Carey went on to add a photo of the two in the studio.
Barker hosted "The Price is Right" for 35 years before retiring in 2007. Since premiering on CBS in 1972, Barker taped 6,482 episodes of the show in which contestants competed by guessing the prices of merchandise to win money and glitzy "showcase" prizes.
The premise requires contestants to bid as close to the actual retail price of the item without going over. Contestants are chosen from the studio audience and are called to "come on down!"
"The Price is Right" continues to be TV's longest-running game show.

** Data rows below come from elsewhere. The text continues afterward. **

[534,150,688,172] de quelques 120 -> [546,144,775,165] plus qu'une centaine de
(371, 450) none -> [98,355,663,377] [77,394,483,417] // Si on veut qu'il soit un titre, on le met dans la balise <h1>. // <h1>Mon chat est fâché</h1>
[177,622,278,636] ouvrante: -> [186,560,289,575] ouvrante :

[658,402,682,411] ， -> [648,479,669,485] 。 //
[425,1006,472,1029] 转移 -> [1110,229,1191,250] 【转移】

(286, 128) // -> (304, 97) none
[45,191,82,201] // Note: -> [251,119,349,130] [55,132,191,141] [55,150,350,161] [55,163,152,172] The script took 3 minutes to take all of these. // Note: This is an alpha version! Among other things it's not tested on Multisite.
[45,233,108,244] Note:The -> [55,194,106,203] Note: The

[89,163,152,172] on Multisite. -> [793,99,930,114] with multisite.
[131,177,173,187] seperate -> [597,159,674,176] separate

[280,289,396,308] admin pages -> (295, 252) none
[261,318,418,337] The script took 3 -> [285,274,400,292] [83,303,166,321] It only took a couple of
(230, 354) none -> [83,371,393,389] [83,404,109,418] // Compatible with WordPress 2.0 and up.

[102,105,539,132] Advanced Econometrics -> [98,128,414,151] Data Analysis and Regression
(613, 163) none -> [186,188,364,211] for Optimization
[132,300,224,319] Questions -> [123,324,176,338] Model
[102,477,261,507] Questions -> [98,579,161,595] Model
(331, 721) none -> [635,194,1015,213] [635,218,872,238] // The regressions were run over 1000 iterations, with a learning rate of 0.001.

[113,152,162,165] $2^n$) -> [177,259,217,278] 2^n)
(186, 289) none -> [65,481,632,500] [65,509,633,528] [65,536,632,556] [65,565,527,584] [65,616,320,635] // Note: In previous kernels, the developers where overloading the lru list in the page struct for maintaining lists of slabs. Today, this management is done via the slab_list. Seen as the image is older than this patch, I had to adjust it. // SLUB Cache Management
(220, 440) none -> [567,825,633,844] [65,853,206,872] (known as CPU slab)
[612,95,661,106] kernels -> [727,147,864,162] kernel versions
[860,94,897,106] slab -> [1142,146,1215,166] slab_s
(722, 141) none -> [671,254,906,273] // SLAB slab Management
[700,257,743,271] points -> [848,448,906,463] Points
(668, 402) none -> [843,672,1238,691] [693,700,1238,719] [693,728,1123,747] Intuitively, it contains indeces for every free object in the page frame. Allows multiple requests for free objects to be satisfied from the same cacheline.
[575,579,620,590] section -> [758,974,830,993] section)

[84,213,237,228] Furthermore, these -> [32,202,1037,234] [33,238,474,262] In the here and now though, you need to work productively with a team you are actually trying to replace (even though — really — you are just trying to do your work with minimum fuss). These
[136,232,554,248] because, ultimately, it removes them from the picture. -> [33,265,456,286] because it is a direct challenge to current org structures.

Barker, who previously hosted "Truth or Consequences" from 1956 to 1975, won 19 Daytime Emmys as well as the Lifetime Achievement Emmy Award for Daytime Television. His retirement from "The Price is Right" came after celebrating 50 years on television.
He also hosted the Miss Universe and Miss USA pageants from 1967 to 1987 before deciding to part ways with the organization due to their refusal to stop gifting furs as prizes.
Barker became active in animal rights advocacy following the death of his late wife Dorothy Jo in 1981. His DJ&T Foundation, named after her and his mother, Matilda (Tilly), gave financial assistance to organizations that spay and neuter cats and dogs.
His commitment to protecting animals led to Barker's sign-off at the end of every "Price is Right" episode: "Help control the pet population. Have your pets spayed or neutered."
The legendary host was a vegetarian.
Nancy Burnet, Barker's decades-long girlfriend and co-executor of his estate, spoke about the animal activism work they did together.
“I am so proud of the trailblazing work Barker and I did together to expose the cruelty to animals in the entertainment industry including working to improve the plight of abused and exploited animals in the United States and internationally," Burnet said in a statement. "We were great friends over these 40 yrs. he will be missed.”
In addition to game shows, he appeared as himself on various television series, and in 1996 he made his film debut in the comedy "Happy Gilmore," in which he won the MTV Award for Best Movie Fight opposite Adam Sandler.
Barker was born in Darrington, Washington. He trained as a U.S. Navy fighter pilot during World War II. After graduating with a B.A. in 1947 from Drury College in Missouri, he focused on a career in radio, eventually working at a station in Burbank, California, before breaking into television.
His autobiography, "Priceless Memories," was published in 2009.
Barker is survived by his girlfriend of over 40 years, Nancy Burnet.